I laughed with my mouth full, then swallowed and pressed a hand to my chest. “No, really. Thank you. Deeply. Sincerely. Spiritually. I was starving.”
“I noticed,” she said dryly. “You’ve got the energy of somebody being kept alive by orange soda and bad decisions.”
“That is slander,” I said, opening a second package. “It was also barley tea.”
Saki handed a drink to Sasaki. He looked at it, then at her.
“I can’t eat,” he said.
She gave a small shrug and started to pull it back, but I cut in at once.
“It’s a condition,” I said quickly. “Temporary. Sort of. Don’t worry, he’s not being rude. He’s just mysteriously inconvenient.”
Saki looked from me to him. “That so.”
Sasaki inclined his head. “That is an unusually generous summary.”
“You’re welcome,” I said brightly, taking another bite. Then to Saki, with perfect seriousness: “He’s actually worse when he hasn’t eaten. Which is impressive, because he never eats.”
That got the faintest shift at the corner of her mouth.
“Sounds exhausting,” she said.
“Oh, it is,” I replied. “But he folds shirts well and occasionally saves my life, so I’ve decided to keep him.”
“I see,” Saki said.
Sasaki looked straight ahead. “I was not aware this arrangement included your approval rights.”
“It absolutely does,” I said. “I’m the talent.”
“You are certainly expensive to supervise.”
“See?” I said, turning to Saki with a grin. “This is affection. He just has a rare accent.”

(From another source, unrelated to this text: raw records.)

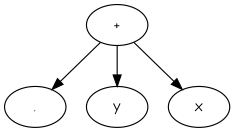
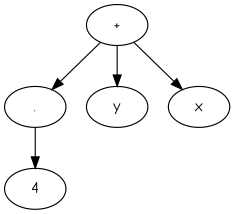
  digraph {
    fontname="Comic Neue"
    node [fontname="Comic Neue"]
    edge [fontname="Comic Neue"]
    n1 [label=<+>]
    n2 [label=<.>]
    n3 [label=<y>]
    n4 [label=<x>]
+   n5 [label=<4>]
    n1 -> n2
    n1 -> n3
    n1 -> n4
+   n2 -> n5
  }
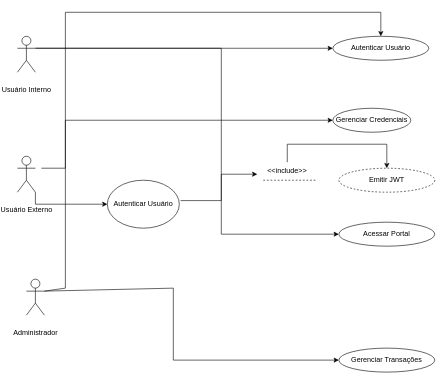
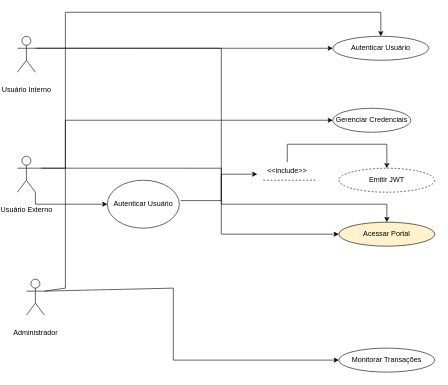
  <mxCell id="0" />
  <mxCell id="1" parent="0" />
  <mxCell id="2" value="Usuário Interno" style="shape=umlActor;verticalLabelPosition=bottom;html=1;" parent="1" vertex="1"><mxGeometry x="20" y="60" width="30" height="60" as="geometry" /></mxCell>
  <mxCell id="3" value="Usuário Externo" style="shape=umlActor;verticalLabelPosition=bottom;html=1;" parent="1" vertex="1"><mxGeometry x="20" y="260" width="30" height="60" as="geometry" /></mxCell>
  <mxCell id="4" value="Administrador" style="shape=umlActor;verticalLabelPosition=bottom;html=1;" parent="1" vertex="1"><mxGeometry x="35" y="465" width="30" height="60" as="geometry" /></mxCell>
  <mxCell id="5" value="Autenticar Usuário" style="ellipse;whiteSpace=wrap;html=1;aspect=fixed;" parent="1" vertex="1"><mxGeometry x="546" y="60" width="160" height="40" as="geometry" /></mxCell>
  <mxCell id="6" value="Gerenciar Credenciais" style="ellipse;whiteSpace=wrap;html=1;aspect=fixed;" parent="1" vertex="1"><mxGeometry x="546" y="180" width="130" height="40" as="geometry" /></mxCell>
  <mxCell id="7" value="Emitir JWT" style="ellipse;whiteSpace=wrap;html=1;aspect=fixed;dashed=1;" parent="1" vertex="1"><mxGeometry x="556" y="280" width="160" height="40" as="geometry" /></mxCell>
- <mxCell id="8" value="Acessar Portal" style="ellipse;whiteSpace=wrap;html=1;aspect=fixed;" parent="1" vertex="1"><mxGeometry x="556" y="370" width="160" height="40" as="geometry" /></mxCell>
- <mxCell id="9" value="Gerenciar Transações" style="ellipse;whiteSpace=wrap;html=1;aspect=fixed;" parent="1" vertex="1"><mxGeometry x="556" y="580" width="160" height="40" as="geometry" /></mxCell>
+ <mxCell id="8" value="Acessar Portal" style="ellipse;whiteSpace=wrap;html=1;aspect=fixed;fillColor=#fff2cc;" parent="1" vertex="1"><mxGeometry x="556" y="370" width="160" height="40" as="geometry" /></mxCell>
+ <mxCell id="9" value="Monitorar Transações" style="ellipse;whiteSpace=wrap;html=1;aspect=fixed;" parent="1" vertex="1"><mxGeometry x="556" y="580" width="160" height="40" as="geometry" /></mxCell>
  <mxCell id="10" value="" style="endArrow=classic;html=1;rounded=0;entryX=0;entryY=0.5;entryDx=0;entryDy=0;exitX=1;exitY=0.333;exitDx=0;exitDy=0;exitPerimeter=0;" parent="1" source="2" target="8" edge="1"><mxGeometry width="50" height="50" relative="1" as="geometry"><mxPoint x="270" y="360" as="sourcePoint" /><mxPoint x="160" y="380" as="targetPoint" /><Array as="points"><mxPoint x="360" y="80" /><mxPoint x="360" y="390" /></Array></mxGeometry></mxCell>
  <mxCell id="11" value="" style="endArrow=classic;html=1;rounded=0;exitX=1;exitY=0.333;exitDx=0;exitDy=0;exitPerimeter=0;entryX=0;entryY=0.5;entryDx=0;entryDy=0;" parent="1" source="2" target="5" edge="1"><mxGeometry width="50" height="50" relative="1" as="geometry"><mxPoint x="110" y="380" as="sourcePoint" /><mxPoint x="160" y="330" as="targetPoint" /></mxGeometry></mxCell>
  <mxCell id="12" value="" style="endArrow=classic;html=1;rounded=0;entryX=0.5;entryY=0;entryDx=0;entryDy=0;" parent="1" target="5" edge="1"><mxGeometry width="50" height="50" relative="1" as="geometry"><mxPoint x="60" y="280" as="sourcePoint" /><mxPoint x="526" y="60" as="targetPoint" /><Array as="points"><mxPoint x="100" y="280" /><mxPoint x="100" y="80" /><mxPoint x="100" y="20" /><mxPoint x="626" y="20" /></Array></mxGeometry></mxCell>
+ <mxCell id="13" value="" style="endArrow=classic;html=1;rounded=0;exitX=1;exitY=0.333;exitDx=0;exitDy=0;exitPerimeter=0;entryX=0.5;entryY=0;entryDx=0;entryDy=0;" parent="1" source="3" target="8" edge="1"><mxGeometry width="50" height="50" relative="1" as="geometry"><mxPoint x="110" y="380" as="sourcePoint" /><mxPoint x="160" y="330" as="targetPoint" /><Array as="points"><mxPoint x="360" y="280" /><mxPoint x="360" y="340" /><mxPoint x="636" y="340" /></Array></mxGeometry></mxCell>
  <mxCell id="14" value="" style="endArrow=classic;html=1;rounded=0;exitX=1;exitY=0.333;exitDx=0;exitDy=0;exitPerimeter=0;entryX=0;entryY=0.5;entryDx=0;entryDy=0;" parent="1" source="4" target="6" edge="1"><mxGeometry width="50" height="50" relative="1" as="geometry"><mxPoint x="110" y="380" as="sourcePoint" /><mxPoint x="160" y="330" as="targetPoint" /><Array as="points"><mxPoint x="100" y="480" /><mxPoint x="100" y="270" /><mxPoint x="100" y="200" /></Array></mxGeometry></mxCell>
  <mxCell id="15" value="" style="endArrow=classic;html=1;rounded=0;exitX=1;exitY=0.333;exitDx=0;exitDy=0;exitPerimeter=0;entryX=0;entryY=0.5;entryDx=0;entryDy=0;" parent="1" source="4" target="9" edge="1"><mxGeometry width="50" height="50" relative="1" as="geometry"><mxPoint x="110" y="380" as="sourcePoint" /><mxPoint x="160" y="330" as="targetPoint" /><Array as="points"><mxPoint x="280" y="480" /><mxPoint x="280" y="600" /></Array></mxGeometry></mxCell>
  <mxCell id="16" value="Autenticar Usuário" style="ellipse;whiteSpace=wrap;html=1;" parent="1" vertex="1"><mxGeometry x="170" y="300" width="120" height="80" as="geometry" /></mxCell>
  <mxCell id="17" value="" style="endArrow=classic;html=1;rounded=0;exitX=1.017;exitY=0.425;exitDx=0;exitDy=0;exitPerimeter=0;entryX=0;entryY=0.5;entryDx=0;entryDy=0;" parent="1" source="16" edge="1"><mxGeometry width="50" height="50" relative="1" as="geometry"><mxPoint x="310" y="630" as="sourcePoint" /><mxPoint x="420" y="290" as="targetPoint" /><Array as="points"><mxPoint x="360" y="334" /><mxPoint x="360" y="290" /></Array></mxGeometry></mxCell>
  <mxCell id="18" value="&amp;lt;&amp;lt;include&amp;gt;&amp;gt;" style="text;strokeColor=none;align=center;fillColor=none;html=1;verticalAlign=middle;whiteSpace=wrap;rounded=0;" vertex="1" parent="1"><mxGeometry x="440" y="270" width="60" height="30" as="geometry" /></mxCell>
  <mxCell id="19" value="" style="endArrow=none;dashed=1;html=1;rounded=0;" edge="1" parent="1"><mxGeometry width="50" height="50" relative="1" as="geometry"><mxPoint x="430" y="300" as="sourcePoint" /><mxPoint x="520" y="300" as="targetPoint" /><Array as="points"><mxPoint x="490" y="300" /></Array></mxGeometry></mxCell>
  <mxCell id="20" value="" style="endArrow=classic;html=1;rounded=0;entryX=0.5;entryY=0;entryDx=0;entryDy=0;exitX=0.5;exitY=0;exitDx=0;exitDy=0;" edge="1" parent="1" source="18" target="7"><mxGeometry width="50" height="50" relative="1" as="geometry"><mxPoint x="310" y="390" as="sourcePoint" /><mxPoint x="360" y="340" as="targetPoint" /><Array as="points"><mxPoint x="470" y="240" /><mxPoint x="636" y="240" /></Array></mxGeometry></mxCell>
  <mxCell id="21" value="" style="endArrow=classic;html=1;rounded=0;exitX=1;exitY=1;exitDx=0;exitDy=0;exitPerimeter=0;" edge="1" parent="1" source="3"><mxGeometry width="50" height="50" relative="1" as="geometry"><mxPoint x="310" y="390" as="sourcePoint" /><mxPoint x="170" y="340" as="targetPoint" /><Array as="points"><mxPoint x="50" y="340" /></Array></mxGeometry></mxCell>
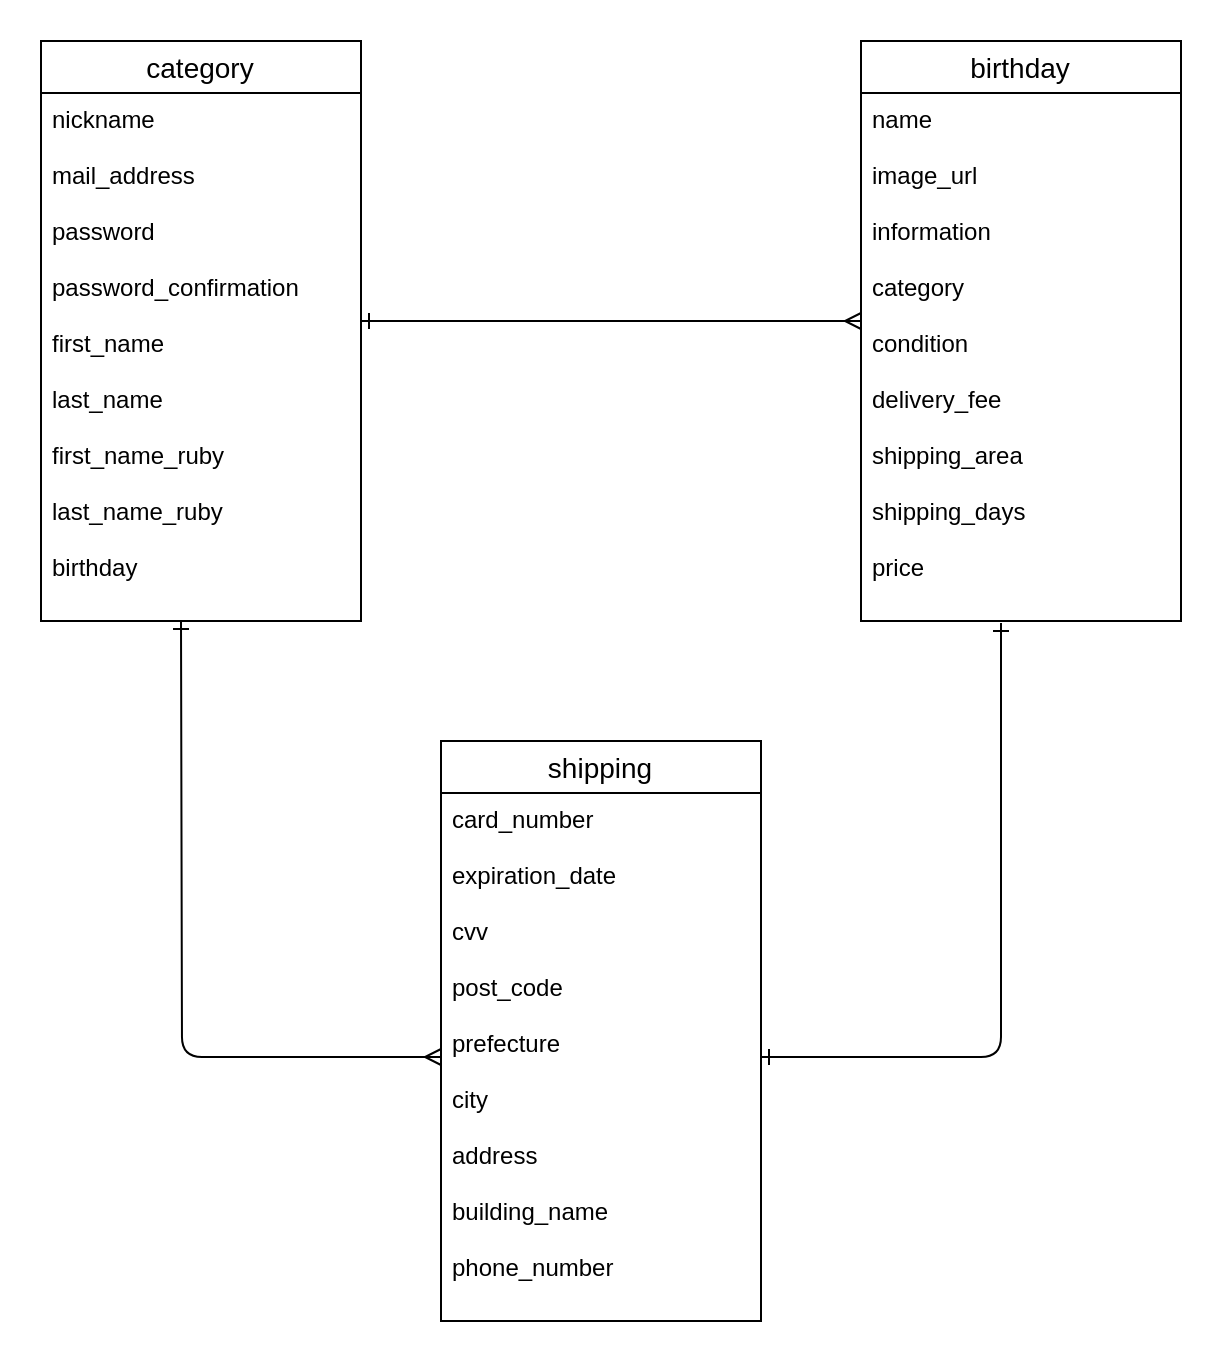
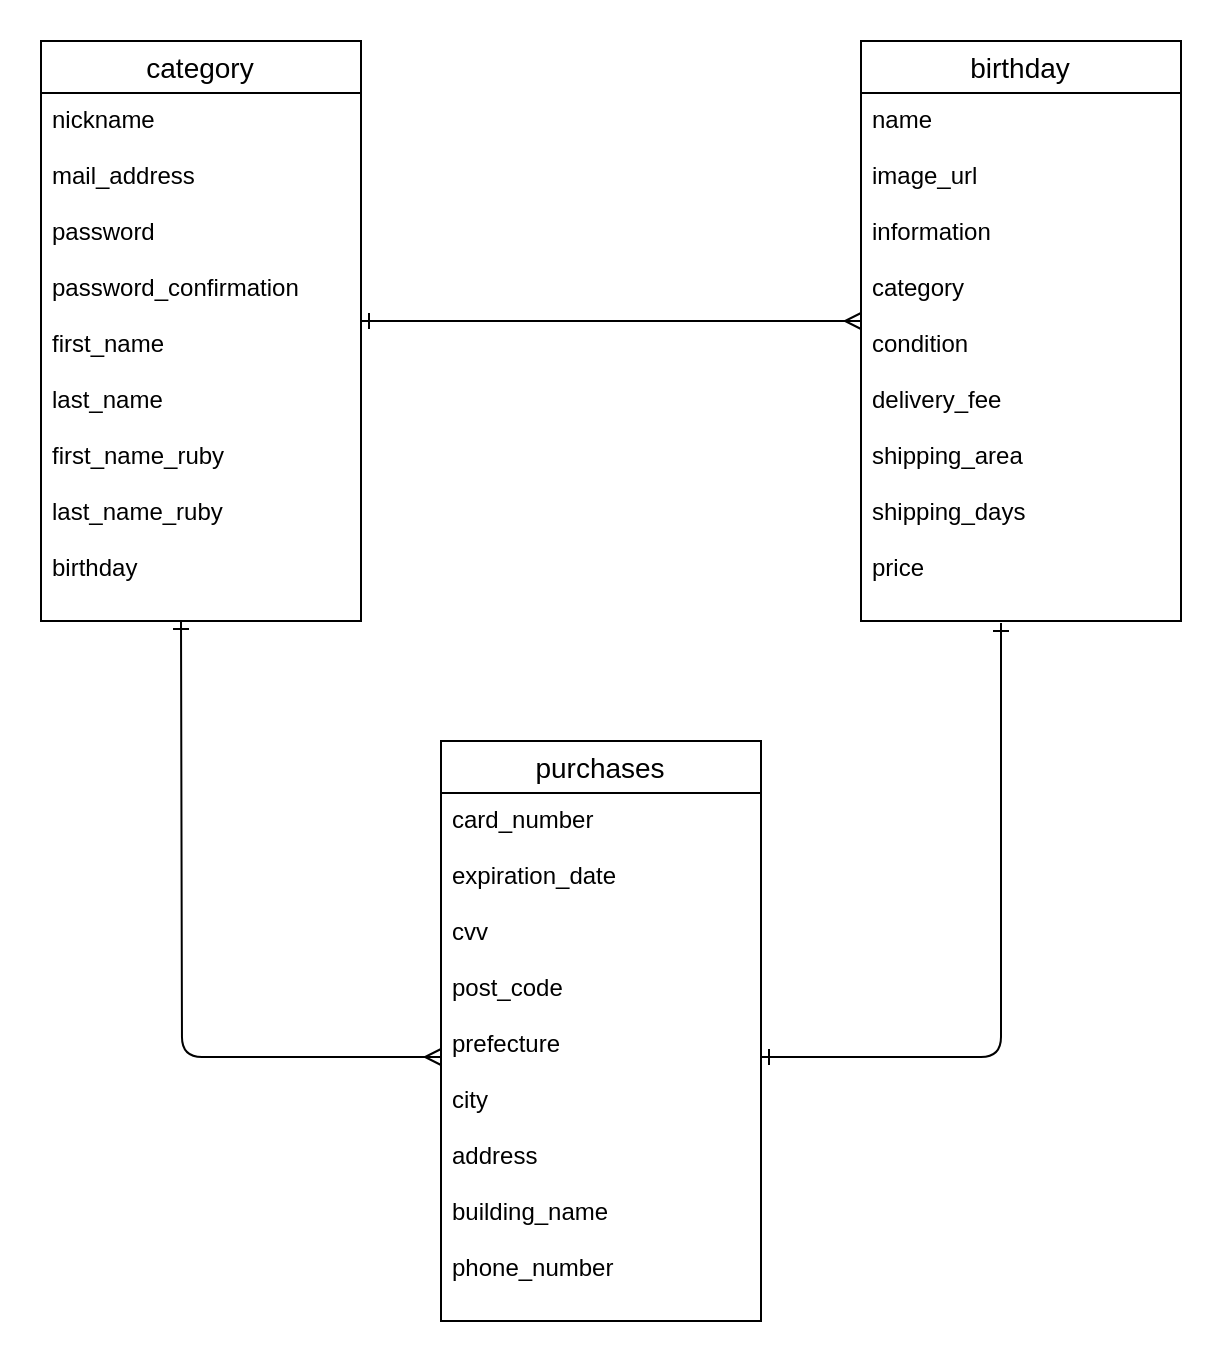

That finally got something out of her. Not a laugh, exactly. More the suggestion of one. She opened her drink, took a small sip, then looked at me with that composed little smirk she seemed to keep folded in her pocket for emergencies.
“You know,” she said, “I figured you for one of those Kyoto princess types. A girl who spends all her money on hair dye and walks around with a butler.”
I turned to her with my mouth full of rice.
“Huh?”
She looked back at me and smiled properly then—still small, still controlled, but real enough to change her whole face. And in it I understood something at once. She knew. Not everything, not the shape of it, but enough. She knew I had seen something inside her while she sang. And she knew she had seen something in me too. Beneath the ribbon and the smile and the chatter. For one second we just looked at each other with that quiet recognition only women with bruises in the same places ever really understand.
Then Saki stood, dusted off her skirt, and gave my shoulder a light pat. “Until next time,” she said.
“Next time,” I echoed.
She lifted one hand in a loose wave, turned, and walked off into the Kyoto street without another word—boots clean against the pavement, silhouette sharp for a few seconds in the afternoon light before the city swallowed her whole.
I watched the place where she had gone a little longer than necessary.
And then, unhelpfully, Sasaki’s line from the restaurant came back to me with sudden clarity: Family works in motorsports but her father disappeared two years ago.
Gone. Not away. Gone.
I looked again toward the street where Saki’s silhouette had vanished, now nothing but moving shadows and ordinary people, and felt the warm little happiness of lunch give way to something heavier.
Not pity. Recognition.
And sitting there on a crate outside a miserable little Kyoto studio, with convenience-store rice still in my hands and a city I had chosen spreading out around me, I had the strange, unwelcome, almost comforting thought that maybe this world—the small, noisy, hungry, bruised little world I had stepped into on purpose—was not a terrible mistake after all.